▶

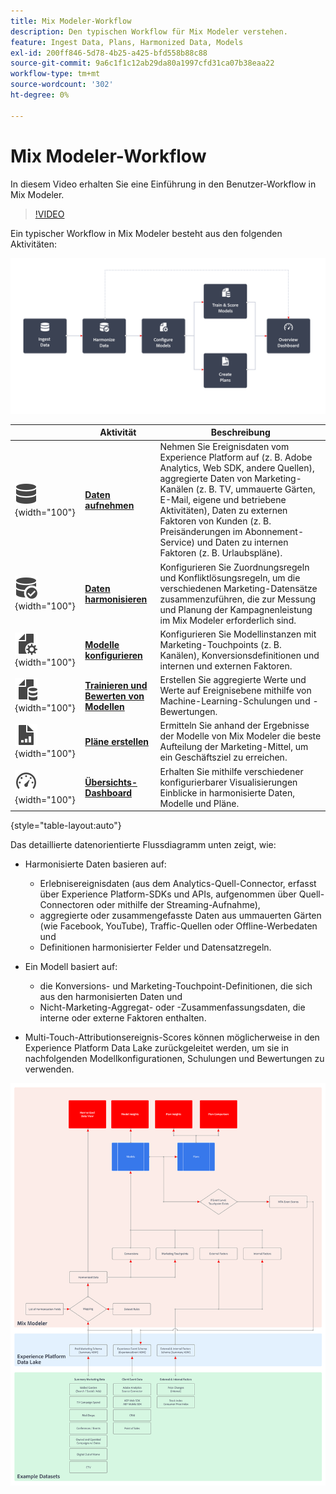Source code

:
 ```yaml
---
title: Mix Modeler-Workflow
description: Den typischen Workflow für Mix Modeler verstehen.
feature: Ingest Data, Plans, Harmonized Data, Models
exl-id: 200ff846-5d78-4b25-a425-bfd558b88c88
source-git-commit: 9a6c1f1c12ab29da80a1997cfd31ca07b38eaa22
workflow-type: tm+mt
source-wordcount: '302'
ht-degree: 0%

---
```


# Mix Modeler-Workflow

In diesem Video erhalten Sie eine Einführung in den Benutzer-Workflow in Mix Modeler.

>[!VIDEO](https://video.tv.adobe.com/v/3424854/?learn=on)


Ein typischer Workflow in Mix Modeler besteht aus den folgenden Aktivitäten:

![ALT-Text](/help/assets/ApplicationWorkflow.svg)

|  | Aktivität | Beschreibung |
|---|---|---|
| ![Daten](/help/assets/icons/Data.svg){width="100"} | [**Daten aufnehmen**](../ingest-data/overview.md) | Nehmen Sie Ereignisdaten vom Experience Platform auf (z. B. Adobe Analytics, Web SDK, andere Quellen), aggregierte Daten von Marketing-Kanälen (z. B. TV, ummauerte Gärten, E-Mail, eigene und betriebene Aktivitäten), Daten zu externen Faktoren von Kunden (z. B. Preisänderungen im Abonnement-Service) und Daten zu internen Faktoren (z. B. Urlaubspläne). |
| ![DataCheck](/help/assets/icons/DataCheck.svg){width="100"} | [**Daten harmonisieren**](../harmonize-data/overview.md) | Konfigurieren Sie Zuordnungsregeln und Konfliktlösungsregeln, um die verschiedenen Marketing-Datensätze zusammenzuführen, die zur Messung und Planung der Kampagnenleistung im Mix Modeler erforderlich sind. |
| ![FileConfig](/help/assets/icons/FileGear.svg){width="100"} | [**Modelle konfigurieren**](../models/create.md) | Konfigurieren Sie Modellinstanzen mit Marketing-Touchpoints (z. B. Kanälen), Konversionsdefinitionen und internen und externen Faktoren. |
| ![FileData](/help/assets/icons/FileData.svg){width="100"} | [**Trainieren und Bewerten von Modellen**](../models/overview.md) | Erstellen Sie aggregierte Werte und Werte auf Ereignisebene mithilfe von Machine-Learning-Schulungen und -Bewertungen. |
| ![FileChart](/help/assets/icons/FileChart.svg){width="100"} | [**Pläne erstellen**](../plans/overview.md) | Ermitteln Sie anhand der Ergebnisse der Modelle von Mix Modeler die beste Aufteilung der Marketing-Mittel, um ein Geschäftsziel zu erreichen. |
| ![Dashboard](/help/assets/icons/Dashboard.svg){width="100"} | [**Übersichts-Dashboard**](../dashboard/overview.md) | Erhalten Sie mithilfe verschiedener konfigurierbarer Visualisierungen Einblicke in harmonisierte Daten, Modelle und Pläne. |

{style="table-layout:auto"}

Das detaillierte datenorientierte Flussdiagramm unten zeigt, wie:

* Harmonisierte Daten basieren auf:

   * Erlebnisereignisdaten (aus dem Analytics-Quell-Connector, erfasst über Experience Platform-SDKs und APIs, aufgenommen über Quell-Connectoren oder mithilfe der Streaming-Aufnahme),
   * aggregierte oder zusammengefasste Daten aus ummauerten Gärten (wie Facebook, YouTube), Traffic-Quellen oder Offline-Werbedaten und
   * Definitionen harmonisierter Felder und Datensatzregeln.

* Ein Modell basiert auf:

   * die Konversions- und Marketing-Touchpoint-Definitionen, die sich aus den harmonisierten Daten und
   * Nicht-Marketing-Aggregat- oder -Zusammenfassungsdaten, die interne oder externe Faktoren enthalten.

* Multi-Touch-Attributionsereignis-Scores können möglicherweise in den Experience Platform Data Lake zurückgeleitet werden, um sie in nachfolgenden Modellkonfigurationen, Schulungen und Bewertungen zu verwenden.

![Umfassender Workflow](/help/assets/comprehensive-workflow.svg)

◀

Work instruction
Return, with no change at all, every line in the entries above from the line containing "B. Urlaubspläne). |" through the line containing "externen Faktoren. |".

Response
| ![Daten](/help/assets/icons/Data.svg){width="100"} | [**Daten aufnehmen**](../ingest-data/overview.md) | Nehmen Sie Ereignisdaten vom Experience Platform auf (z. B. Adobe Analytics, Web SDK, andere Quellen), aggregierte Daten von Marketing-Kanälen (z. B. TV, ummauerte Gärten, E-Mail, eigene und betriebene Aktivitäten), Daten zu externen Faktoren von Kunden (z. B. Preisänderungen im Abonnement-Service) und Daten zu internen Faktoren (z. B. Urlaubspläne). |
| ![DataCheck](/help/assets/icons/DataCheck.svg){width="100"} | [**Daten harmonisieren**](../harmonize-data/overview.md) | Konfigurieren Sie Zuordnungsregeln und Konfliktlösungsregeln, um die verschiedenen Marketing-Datensätze zusammenzuführen, die zur Messung und Planung der Kampagnenleistung im Mix Modeler erforderlich sind. |
| ![FileConfig](/help/assets/icons/FileGear.svg){width="100"} | [**Modelle konfigurieren**](../models/create.md) | Konfigurieren Sie Modellinstanzen mit Marketing-Touchpoints (z. B. Kanälen), Konversionsdefinitionen und internen und externen Faktoren. |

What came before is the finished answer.